__Exercise details__. Write the data out again, character for character, with no images.

○ ○ ○ ○ ○

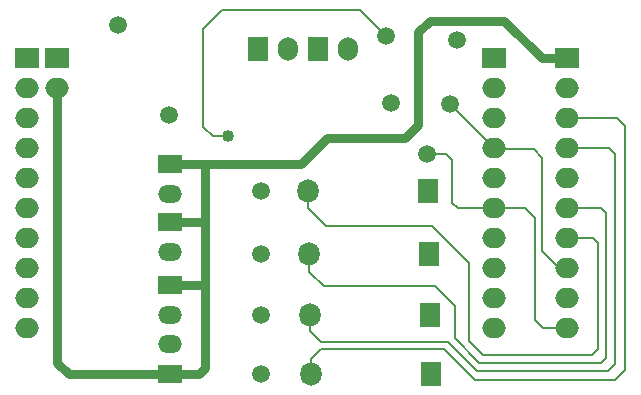
<source format=gbr>
G04 DipTrace 3.3.0.1*
G04 Bottom.gbr*
%MOMM*%
G04 #@! TF.FileFunction,Copper,L2,Bot*
G04 #@! TF.Part,Single*
G04 #@! TA.AperFunction,Conductor*
%ADD13C,0.2*%
%ADD14C,0.8*%
G04 #@! TA.AperFunction,ComponentPad*
%ADD16R,1.8X2.0*%
%ADD17O,1.8X2.0*%
%ADD18O,2.0X1.5*%
%ADD19R,2.0X1.5*%
%ADD20R,2.0X1.7*%
%ADD21O,2.0X1.7*%
%ADD22C,1.5*%
%ADD23R,1.7X2.0*%
%ADD24O,1.7X2.0*%
G04 #@! TA.AperFunction,ViaPad*
%ADD25C,1.016*%
%FSLAX35Y35*%
G04*
G71*
G90*
G75*
G01*
G04 Bottom*
%LPD*%
X1824000Y3669000D2*
D14*
Y1344000D1*
X1922000Y1246000D1*
X2780000D1*
X3024000D1*
X3080000Y1302000D1*
Y2005383D1*
Y2534317D1*
Y3030000D1*
X3890000D1*
X4110000Y3250000D1*
X4770000D1*
X4880000Y3360000D1*
Y4140000D1*
X4980000Y4240000D1*
X5610000D1*
X5927000Y3923000D1*
X6140000D1*
X3080000Y2005383D2*
X2781383D1*
X2780000Y2004000D1*
X3080000Y3030000D2*
X2786000D1*
X2780000Y3024000D1*
X3080000Y2534317D2*
X2780317D1*
X2780000Y2534000D1*
X6140000Y2145000D2*
D13*
X6075000D1*
X5930000Y2290000D1*
Y3080000D1*
X5860000Y3150000D1*
X5531000D1*
X5520000Y3161000D1*
X5519000D1*
X5150000Y3530000D1*
X6140000Y1637000D2*
X5937000D1*
X5870000Y1704000D1*
Y2570000D1*
X5787000Y2653000D1*
X5520000D1*
X4960000Y3110000D2*
X5120000D1*
X5170000Y3060000D1*
Y2700000D1*
X5217000Y2653000D1*
X5520000D1*
X3950000Y2800000D2*
Y2650000D1*
X4100000Y2500000D1*
X5000000D1*
X5310000Y2190000D1*
Y1530000D1*
X5430000Y1410000D1*
X6350000D1*
X6400000Y1460000D1*
Y2360000D1*
X6361000Y2399000D1*
X6140000D1*
X3974000Y1250000D2*
Y1374000D1*
X4060000Y1460000D1*
X5100000D1*
X5360000Y1200000D1*
X6550000D1*
X6630000Y1280000D1*
Y3350000D1*
X6565000Y3415000D1*
X6140000D1*
X3964000Y1750000D2*
Y1616000D1*
X4060000Y1520000D1*
X5130000D1*
X5380000Y1270000D1*
X6490000D1*
X6550000Y1330000D1*
Y3110000D1*
X6499000Y3161000D1*
X6140000D1*
X3960000Y2260000D2*
Y2110000D1*
X4080000Y1990000D1*
X5020000D1*
X5190000Y1820000D1*
Y1550000D1*
X5400000Y1340000D1*
X6430000D1*
X6470000Y1380000D1*
Y2610000D1*
X6427000Y2653000D1*
X6140000D1*
X3270000Y3260000D2*
X3140000D1*
X3060000Y3340000D1*
Y4170000D1*
X3220000Y4330000D1*
X4390000D1*
X4610000Y4110000D1*
D25*
X3270000Y3260000D3*
D16*
X4990000Y1250000D3*
D17*
X3974000D3*
D16*
X4980000Y1750000D3*
D17*
X3964000D3*
D16*
X4976000Y2260000D3*
D17*
X3960000D3*
D16*
X4966000Y2800000D3*
D17*
X3950000D3*
D18*
X2780000Y1500000D3*
D19*
Y1246000D3*
D20*
X1570000Y3923000D3*
D21*
Y3669000D3*
Y3415000D3*
Y3161000D3*
Y2907000D3*
Y2653000D3*
Y2399000D3*
Y2145000D3*
Y1891000D3*
Y1637000D3*
D20*
X6140000Y3923000D3*
D21*
Y3669000D3*
Y3415000D3*
Y3161000D3*
Y2907000D3*
Y2653000D3*
Y2399000D3*
Y2145000D3*
Y1891000D3*
Y1637000D3*
D20*
X1824000Y3923000D3*
D21*
Y3669000D3*
D20*
X5520000Y3923000D3*
D21*
Y3669000D3*
Y3415000D3*
Y3161000D3*
Y2907000D3*
Y2653000D3*
Y2399000D3*
Y2145000D3*
Y1891000D3*
Y1637000D3*
D18*
X2780000Y2280000D3*
D19*
Y2534000D3*
D18*
Y2770000D3*
D19*
Y3024000D3*
D22*
X2770000Y3440000D3*
X2340000Y4200000D3*
X4610000Y4110000D3*
X4650000Y3540000D3*
X3550000Y1250000D3*
Y1750000D3*
X4960000Y3110000D3*
X3550000Y2260000D3*
X5150000Y3530000D3*
X3550000Y2800000D3*
X5210000Y4073000D3*
D23*
X3526000Y4003000D3*
D24*
X3780000D3*
D23*
X4034000D3*
D24*
X4288000D3*
D18*
X2780000Y1750000D3*
D19*
Y2004000D3*
M02*

</source>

○ ○ ○ ○ ○

__Completed exercise__.
<source format=gbr>
G04 DipTrace 3.3.0.1*
G04 Bottom.gbr*
%MOMM*%
G04 #@! TF.FileFunction,Copper,L2,Bot*
G04 #@! TF.Part,Single*
G04 #@! TA.AperFunction,Conductor*
%ADD13C,0.2*%
%ADD14C,0.8*%
G04 #@! TA.AperFunction,ComponentPad*
%ADD16R,1.8X2.0*%
%ADD17O,1.8X2.0*%
%ADD18O,2.0X1.5*%
%ADD19R,2.0X1.5*%
%ADD20R,2.0X1.7*%
%ADD21O,2.0X1.7*%
%ADD22C,1.5*%
%ADD23R,1.7X2.0*%
%ADD24O,1.7X2.0*%
G04 #@! TA.AperFunction,ViaPad*
%ADD25C,1.016*%
%FSLAX35Y35*%
G04*
G71*
G90*
G75*
G01*
G04 Bottom*
%LPD*%
X1824000Y3669000D2*
D14*
Y1344000D1*
X1922000Y1246000D1*
X2780000D1*
X3024000D1*
X3080000Y1302000D1*
Y2005383D1*
Y2534317D1*
Y3030000D1*
X3890000D1*
X4110000Y3250000D1*
X4770000D1*
X4880000Y3360000D1*
Y4140000D1*
X4980000Y4240000D1*
X5610000D1*
X5927000Y3923000D1*
X6140000D1*
X3080000Y2005383D2*
X2781383D1*
X2780000Y2004000D1*
X3080000Y3030000D2*
X2786000D1*
X2780000Y3024000D1*
X3080000Y2534317D2*
X2780317D1*
X2780000Y2534000D1*
X6140000Y2145000D2*
D13*
X6075000D1*
X5930000Y2290000D1*
Y3080000D1*
X5860000Y3150000D1*
X5531000D1*
X5520000Y3161000D1*
X5519000D1*
X5150000Y3530000D1*
X6140000Y1637000D2*
X5937000D1*
X5870000Y1704000D1*
Y2570000D1*
X5787000Y2653000D1*
X5520000D1*
X4960000Y3110000D2*
X5120000D1*
X5170000Y3060000D1*
Y2700000D1*
X5217000Y2653000D1*
X5520000D1*
X3950000Y2800000D2*
Y2650000D1*
X4100000Y2500000D1*
X5000000D1*
X5310000Y2190000D1*
Y1530000D1*
X5430000Y1410000D1*
X6350000D1*
X6400000Y1460000D1*
Y2360000D1*
X6361000Y2399000D1*
X6140000D1*
X3974000Y1250000D2*
Y1374000D1*
X4060000Y1460000D1*
X5100000D1*
X5360000Y1200000D1*
X6550000D1*
X6630000Y1280000D1*
Y3350000D1*
X6565000Y3415000D1*
X6140000D1*
X3964000Y1750000D2*
Y1616000D1*
X4060000Y1520000D1*
X5130000D1*
X5380000Y1270000D1*
X6490000D1*
X6550000Y1330000D1*
Y3110000D1*
X6499000Y3161000D1*
X6140000D1*
X3960000Y2260000D2*
Y2110000D1*
X4080000Y1990000D1*
X5020000D1*
X5190000Y1820000D1*
Y1550000D1*
X5400000Y1340000D1*
X6430000D1*
X6470000Y1380000D1*
Y2610000D1*
X6427000Y2653000D1*
X6140000D1*
X3270000Y3260000D2*
X3140000D1*
X3060000Y3340000D1*
Y4170000D1*
X3220000Y4330000D1*
X4390000D1*
X4610000Y4110000D1*
D25*
X3270000Y3260000D3*
D16*
X4990000Y1250000D3*
D17*
X3974000D3*
D16*
X4980000Y1750000D3*
D17*
X3964000D3*
D16*
X4976000Y2260000D3*
D17*
X3960000D3*
D16*
X4966000Y2800000D3*
D17*
X3950000D3*
D18*
X2780000Y1500000D3*
D19*
Y1246000D3*
D20*
X1570000Y3923000D3*
D21*
Y3669000D3*
Y3415000D3*
Y3161000D3*
Y2907000D3*
Y2653000D3*
Y2399000D3*
Y2145000D3*
Y1891000D3*
Y1637000D3*
D20*
X6140000Y3923000D3*
D21*
Y3669000D3*
Y3415000D3*
Y3161000D3*
Y2907000D3*
Y2653000D3*
Y2399000D3*
Y2145000D3*
Y1891000D3*
Y1637000D3*
D20*
X1824000Y3923000D3*
D21*
Y3669000D3*
D20*
X5520000Y3923000D3*
D21*
Y3669000D3*
Y3415000D3*
Y3161000D3*
Y2907000D3*
Y2653000D3*
Y2399000D3*
Y2145000D3*
Y1891000D3*
Y1637000D3*
D18*
X2780000Y2280000D3*
D19*
Y2534000D3*
D18*
Y2770000D3*
D19*
Y3024000D3*
D22*
X2770000Y3440000D3*
X2340000Y4200000D3*
X4610000Y4110000D3*
X4650000Y3540000D3*
X3550000Y1250000D3*
Y1750000D3*
X4960000Y3110000D3*
X3550000Y2260000D3*
X5150000Y3530000D3*
X3550000Y2800000D3*
X5210000Y4073000D3*
D23*
X3526000Y4003000D3*
D24*
X3780000D3*
D23*
X4034000D3*
D24*
X4288000D3*
D18*
X2780000Y1750000D3*
D19*
Y2004000D3*
M02*

</source>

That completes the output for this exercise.